[Dataset items]
=== Begin Enclosure ===
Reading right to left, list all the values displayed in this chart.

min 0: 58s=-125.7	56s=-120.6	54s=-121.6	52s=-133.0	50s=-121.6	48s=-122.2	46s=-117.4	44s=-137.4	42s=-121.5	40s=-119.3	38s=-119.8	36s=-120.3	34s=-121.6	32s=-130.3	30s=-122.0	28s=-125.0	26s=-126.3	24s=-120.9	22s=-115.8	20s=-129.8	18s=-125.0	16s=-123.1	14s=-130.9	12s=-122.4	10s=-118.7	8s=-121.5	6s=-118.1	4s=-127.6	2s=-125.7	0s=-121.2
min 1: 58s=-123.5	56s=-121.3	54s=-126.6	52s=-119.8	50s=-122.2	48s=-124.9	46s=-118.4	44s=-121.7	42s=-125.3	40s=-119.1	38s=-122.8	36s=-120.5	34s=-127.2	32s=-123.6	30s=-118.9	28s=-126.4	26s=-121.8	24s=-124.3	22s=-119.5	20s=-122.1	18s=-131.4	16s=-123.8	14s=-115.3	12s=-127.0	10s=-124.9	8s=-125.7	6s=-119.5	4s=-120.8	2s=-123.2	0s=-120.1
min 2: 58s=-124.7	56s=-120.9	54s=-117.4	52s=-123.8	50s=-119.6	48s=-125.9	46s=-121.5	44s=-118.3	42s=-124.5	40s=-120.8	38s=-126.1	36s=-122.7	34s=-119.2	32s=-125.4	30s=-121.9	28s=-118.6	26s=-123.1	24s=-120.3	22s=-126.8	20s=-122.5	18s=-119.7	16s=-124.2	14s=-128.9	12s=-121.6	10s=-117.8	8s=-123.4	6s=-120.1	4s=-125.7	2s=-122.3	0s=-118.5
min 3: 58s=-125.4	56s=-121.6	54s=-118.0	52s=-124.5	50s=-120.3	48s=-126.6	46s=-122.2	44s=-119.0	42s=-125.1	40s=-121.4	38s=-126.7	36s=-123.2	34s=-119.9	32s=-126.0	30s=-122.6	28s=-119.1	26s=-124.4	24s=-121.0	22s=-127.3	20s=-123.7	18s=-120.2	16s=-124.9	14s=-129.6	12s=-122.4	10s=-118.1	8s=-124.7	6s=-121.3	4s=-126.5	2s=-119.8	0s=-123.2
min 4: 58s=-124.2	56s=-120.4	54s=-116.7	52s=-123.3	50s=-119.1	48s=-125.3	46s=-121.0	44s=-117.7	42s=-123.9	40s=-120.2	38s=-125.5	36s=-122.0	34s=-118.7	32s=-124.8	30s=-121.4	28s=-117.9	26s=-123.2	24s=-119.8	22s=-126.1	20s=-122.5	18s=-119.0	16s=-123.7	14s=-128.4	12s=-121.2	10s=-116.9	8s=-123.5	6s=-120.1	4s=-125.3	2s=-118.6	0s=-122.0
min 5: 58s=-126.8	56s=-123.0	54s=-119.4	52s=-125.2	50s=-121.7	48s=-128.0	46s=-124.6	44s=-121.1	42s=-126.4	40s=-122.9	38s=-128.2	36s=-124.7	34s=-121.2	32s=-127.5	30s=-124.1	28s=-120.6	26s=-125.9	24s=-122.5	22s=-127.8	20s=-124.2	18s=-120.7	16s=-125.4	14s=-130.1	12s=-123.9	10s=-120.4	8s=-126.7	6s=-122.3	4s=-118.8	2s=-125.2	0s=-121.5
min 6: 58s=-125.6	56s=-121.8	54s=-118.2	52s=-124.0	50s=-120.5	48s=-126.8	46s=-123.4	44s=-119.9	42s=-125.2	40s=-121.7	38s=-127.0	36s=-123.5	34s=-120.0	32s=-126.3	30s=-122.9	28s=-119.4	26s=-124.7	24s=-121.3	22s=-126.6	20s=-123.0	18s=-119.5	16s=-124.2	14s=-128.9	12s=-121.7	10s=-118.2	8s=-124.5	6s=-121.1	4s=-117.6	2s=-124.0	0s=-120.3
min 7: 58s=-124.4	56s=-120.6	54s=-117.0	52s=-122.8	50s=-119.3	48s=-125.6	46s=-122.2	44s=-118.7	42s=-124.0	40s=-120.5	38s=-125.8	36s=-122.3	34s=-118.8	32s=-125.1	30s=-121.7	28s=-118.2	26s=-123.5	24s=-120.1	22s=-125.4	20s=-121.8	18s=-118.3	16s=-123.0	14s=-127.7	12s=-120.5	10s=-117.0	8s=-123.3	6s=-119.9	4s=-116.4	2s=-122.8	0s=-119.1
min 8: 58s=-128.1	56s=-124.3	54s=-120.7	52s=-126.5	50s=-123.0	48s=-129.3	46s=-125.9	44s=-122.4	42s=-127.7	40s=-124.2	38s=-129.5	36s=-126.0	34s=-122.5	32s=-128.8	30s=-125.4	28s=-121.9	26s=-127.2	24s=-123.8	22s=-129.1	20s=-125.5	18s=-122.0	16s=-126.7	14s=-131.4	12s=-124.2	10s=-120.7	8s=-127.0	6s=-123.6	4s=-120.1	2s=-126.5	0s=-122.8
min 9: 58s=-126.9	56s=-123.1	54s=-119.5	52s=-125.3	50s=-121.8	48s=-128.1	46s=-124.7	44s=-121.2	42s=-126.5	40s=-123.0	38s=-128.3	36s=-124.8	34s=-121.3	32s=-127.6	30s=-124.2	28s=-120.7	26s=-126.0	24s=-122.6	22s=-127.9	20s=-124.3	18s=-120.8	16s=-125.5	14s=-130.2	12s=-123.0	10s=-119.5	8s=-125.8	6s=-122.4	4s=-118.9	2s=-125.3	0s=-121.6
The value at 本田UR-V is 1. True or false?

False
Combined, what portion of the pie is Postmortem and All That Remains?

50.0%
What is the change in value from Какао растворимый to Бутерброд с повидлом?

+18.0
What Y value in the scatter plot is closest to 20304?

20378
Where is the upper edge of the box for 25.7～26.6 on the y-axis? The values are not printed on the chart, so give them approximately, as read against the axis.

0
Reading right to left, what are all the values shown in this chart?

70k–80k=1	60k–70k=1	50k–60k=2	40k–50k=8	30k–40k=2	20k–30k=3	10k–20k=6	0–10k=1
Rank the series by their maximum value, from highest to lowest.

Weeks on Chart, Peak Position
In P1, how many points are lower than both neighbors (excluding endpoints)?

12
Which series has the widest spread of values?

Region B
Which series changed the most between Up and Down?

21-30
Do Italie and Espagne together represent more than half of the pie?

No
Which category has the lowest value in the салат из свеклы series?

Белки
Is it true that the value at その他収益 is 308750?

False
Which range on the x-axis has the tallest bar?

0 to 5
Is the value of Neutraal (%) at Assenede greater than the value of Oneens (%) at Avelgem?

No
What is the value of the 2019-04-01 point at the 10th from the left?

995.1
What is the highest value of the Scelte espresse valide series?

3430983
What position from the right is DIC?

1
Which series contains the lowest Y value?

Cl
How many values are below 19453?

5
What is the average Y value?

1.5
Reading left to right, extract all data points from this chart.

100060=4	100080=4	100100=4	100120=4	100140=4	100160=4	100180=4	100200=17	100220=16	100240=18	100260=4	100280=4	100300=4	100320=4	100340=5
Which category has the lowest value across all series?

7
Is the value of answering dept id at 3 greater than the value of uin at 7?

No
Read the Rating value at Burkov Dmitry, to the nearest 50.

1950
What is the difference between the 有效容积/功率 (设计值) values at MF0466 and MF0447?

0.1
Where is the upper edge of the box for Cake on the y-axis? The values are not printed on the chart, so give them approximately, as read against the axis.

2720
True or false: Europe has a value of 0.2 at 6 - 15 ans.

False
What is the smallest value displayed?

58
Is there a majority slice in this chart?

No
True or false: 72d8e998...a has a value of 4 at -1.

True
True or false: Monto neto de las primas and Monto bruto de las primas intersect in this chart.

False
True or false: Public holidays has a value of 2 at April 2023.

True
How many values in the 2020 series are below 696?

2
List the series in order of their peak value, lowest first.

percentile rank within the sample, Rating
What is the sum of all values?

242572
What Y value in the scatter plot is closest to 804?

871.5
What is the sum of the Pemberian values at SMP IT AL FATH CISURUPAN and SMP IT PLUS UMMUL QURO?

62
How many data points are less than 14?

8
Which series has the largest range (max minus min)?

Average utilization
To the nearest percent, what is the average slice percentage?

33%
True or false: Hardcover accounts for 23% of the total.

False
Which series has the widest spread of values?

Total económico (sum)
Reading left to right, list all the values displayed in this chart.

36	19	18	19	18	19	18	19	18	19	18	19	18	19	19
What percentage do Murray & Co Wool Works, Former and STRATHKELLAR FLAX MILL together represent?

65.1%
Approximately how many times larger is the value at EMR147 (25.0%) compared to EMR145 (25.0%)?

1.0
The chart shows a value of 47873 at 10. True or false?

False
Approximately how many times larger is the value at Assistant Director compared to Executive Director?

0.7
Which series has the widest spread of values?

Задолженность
=== End Enclosure ===
## Aim of the task
Copy out every line in the rows above that contains the word "nearest".

## Output
Read the Rating value at Burkov Dmitry, to the nearest 50.
To the nearest percent, what is the average slice percentage?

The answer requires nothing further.